3. Gold is now a good commodity to invest in and it goes up in value quickly. But the problem with gold is that unlike stocks, property or cash, it produces no income. Gold will pay you no interest, dividends or rent... But, if you are smart, you can have both - gold and income. How?
Buy stocks of the gold mining companies. They make profits, which they pay as dividends to their shareholders, while price of their shares are hugely determined by the price of gold. In that way you can kill two birds with one stone.
Property:
1. Perhaps you did not think about investing in property when you were selling your home, in the end of the day you have escaped from the falling market. But I strongly suggest you reconsider it. There are some excellent property investments available, e.g. auction property. I have been going to auctions for some time now and I have seen commercial premises producing £5,500 per year sold for £18,000!!! That's almost 30% per year in rent alone. You can get fantastic investments on auctions, from cheap residential council flats that produce 12-25% per year, to shops and other commercial premises that produce between 15 to 30% annualy!

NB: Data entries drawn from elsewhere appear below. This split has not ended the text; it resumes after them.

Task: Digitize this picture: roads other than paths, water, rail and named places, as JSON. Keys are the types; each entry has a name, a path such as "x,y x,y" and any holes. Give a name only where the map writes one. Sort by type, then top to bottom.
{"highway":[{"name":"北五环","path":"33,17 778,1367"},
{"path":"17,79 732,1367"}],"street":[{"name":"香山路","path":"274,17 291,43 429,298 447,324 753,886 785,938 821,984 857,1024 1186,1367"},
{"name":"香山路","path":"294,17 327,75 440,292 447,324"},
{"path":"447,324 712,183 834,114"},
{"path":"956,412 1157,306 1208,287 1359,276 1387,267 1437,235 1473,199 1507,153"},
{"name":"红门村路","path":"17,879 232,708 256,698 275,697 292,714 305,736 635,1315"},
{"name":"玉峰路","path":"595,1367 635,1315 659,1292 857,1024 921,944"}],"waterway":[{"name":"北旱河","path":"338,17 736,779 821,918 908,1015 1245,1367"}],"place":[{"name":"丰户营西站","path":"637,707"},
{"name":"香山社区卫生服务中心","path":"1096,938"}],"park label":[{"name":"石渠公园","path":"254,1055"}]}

Go to www.propertyauctions.com and choose properties that produce significant income, go to auctions and bid on them. Buy in cash and remortgage later on good terms (i.e. 60% LoanToValue) - you will pay 6% mortgage but tennants will pay you over 15% in rent!!!
2. Look abroad for great opportunities, e.g. Germany. I am not sure whether you are aware that you can get a modern 45 square metre apartment in Berlin for £25K or a whole block of 15 peroid flats for refurbishment in Leipzig for £20K... Go, check yourself on the internet: www.immobilienscout24.de (German equivalent to rightmove). Germany is the world's biggest exporter, the largest economy in EU and average earnings are higher than in the UK. You can easily buy flats between € 15K and € 40K that are already rented out for years and produce 10-15% per year plus the growth potential. I suggest Berlin, Dresden and Leipzig (3 largest cities). Germany is now at the bottom or very soon after the bootom of the cycle - quite opposite to the UK as we are just after the top.
Whether or not you will use my tips, good luck with your investments!
Deos
Here is how you could do this wisely.
1. Invest in a ISK money market fund in Iceland - those funds yield 16% per annum without risk (apart from the exchange rate rate risk GBP/ISK). To open such account, you need to get a Kenitala (Icelanding social security number), Kaupthing bank will arrange it for you - just contact them and say you'd like to open a custody account with them (kaupthing.net), they will give you instructions. Once you have Kenitala you can invest in a ISK money market fund with any bank in Iceland (not necessarily Kaupthing). You will get a safe 16% a year and your only risk is that Icelandic Krona (ISK) will drop to sterling (GBP) more than 10% a year every year, which is unlikely. On the other hand, should the Krona strengthen to pound, you will earn much more than 16%!
Looking at GBPISK - it was 120 ish a year ago and is not around 155, so around 30% down. So you are gaining 16% interest but it is devalued 30% pa. Do you think the outlook is any better for Iceland going forward? The credit markets would suggest otherwise, but I'm sure you knew that.